The fact that humans are biased and may not fully understand or be able to articulate the exact methods they used to arrive at a conclusion does not in itself mean that they are producing results that are inferior somehow to an AI system. It does mean, however, that humans are held to a different standard in evaluating or quantifying potential errors or trends in their decision-making. Consider, for example, that in many places in the US, judges are elected by popular vote with no requirements that the candidates demonstrate a baseline level of jurisprudential expertise or that they are unbiased in how they arrive at decisions.
Thankfully, this is not an intractable problem; the answer is not to reject these standards for quantifiable systems, but to hold incumbent systems to the same standards. One positive improvement would be to require quantifying the degree of improvement over existing systems that a proposed system offers. Making an apples-to-apples comparison of human decision-making systems and AI systems requires evaluating them in the same way and holding them to the same standard. This will be difficult for some systems — after all, one of the appeals of ML systems is that one can, to some extent, “replay” history using different decision thresholds. However, there are often analogues that can be used for comparison.

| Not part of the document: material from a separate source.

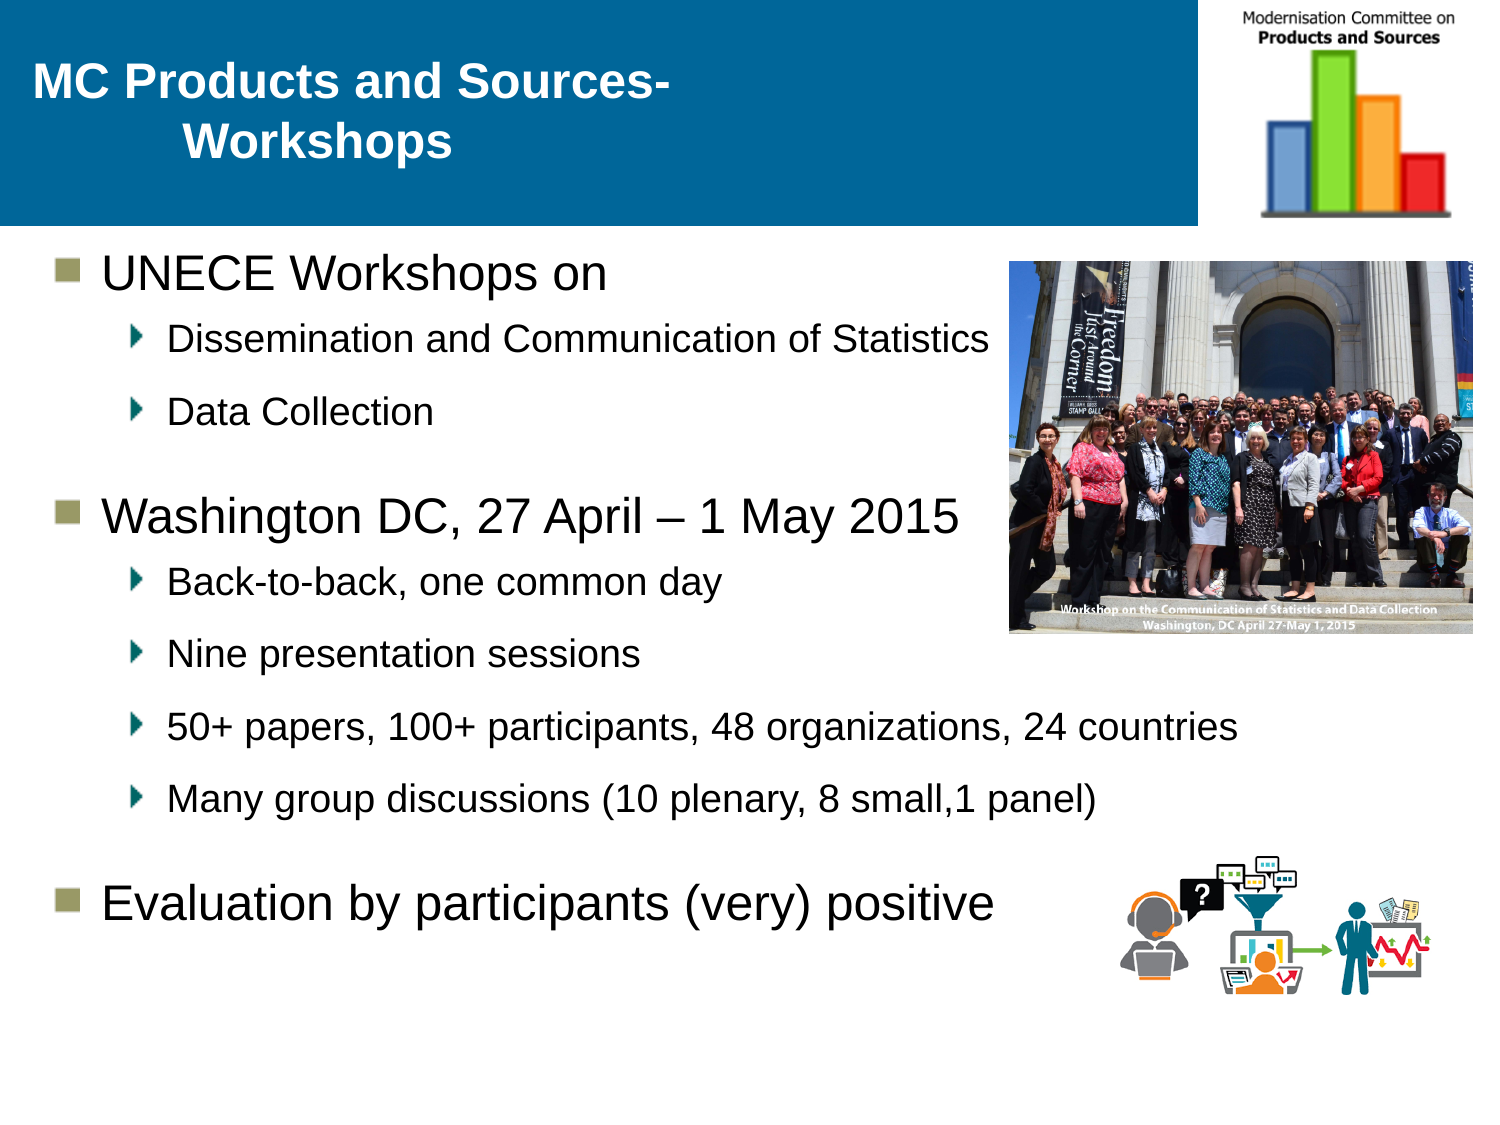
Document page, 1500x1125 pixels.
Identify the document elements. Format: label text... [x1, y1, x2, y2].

A well-structured quantitative assessment should not leave readers wondering “compared to what”, should provide a baseline, and should always offer both relative and absolute measurements. For instance, the statement that “the system incorrectly classified individuals as high-risk 20% of the time” could seem alarming and garner headlines — but compare that to the following:
“The new system has a false positive rate of 20%. Out of 500 individuals that were truly low-risk, 100 of them were deemed to be high risk by the system. In comparison, the incumbent system saw close to 35% of high-risk judgments overturned on appeal. The new system offers a 42% relative improvement in false positives.”
This isn’t a tech booster defense of ML systems for high-risk decisions, but a request that we begin to hold existing systems to the same standards and make informed decisions about tradeoffs.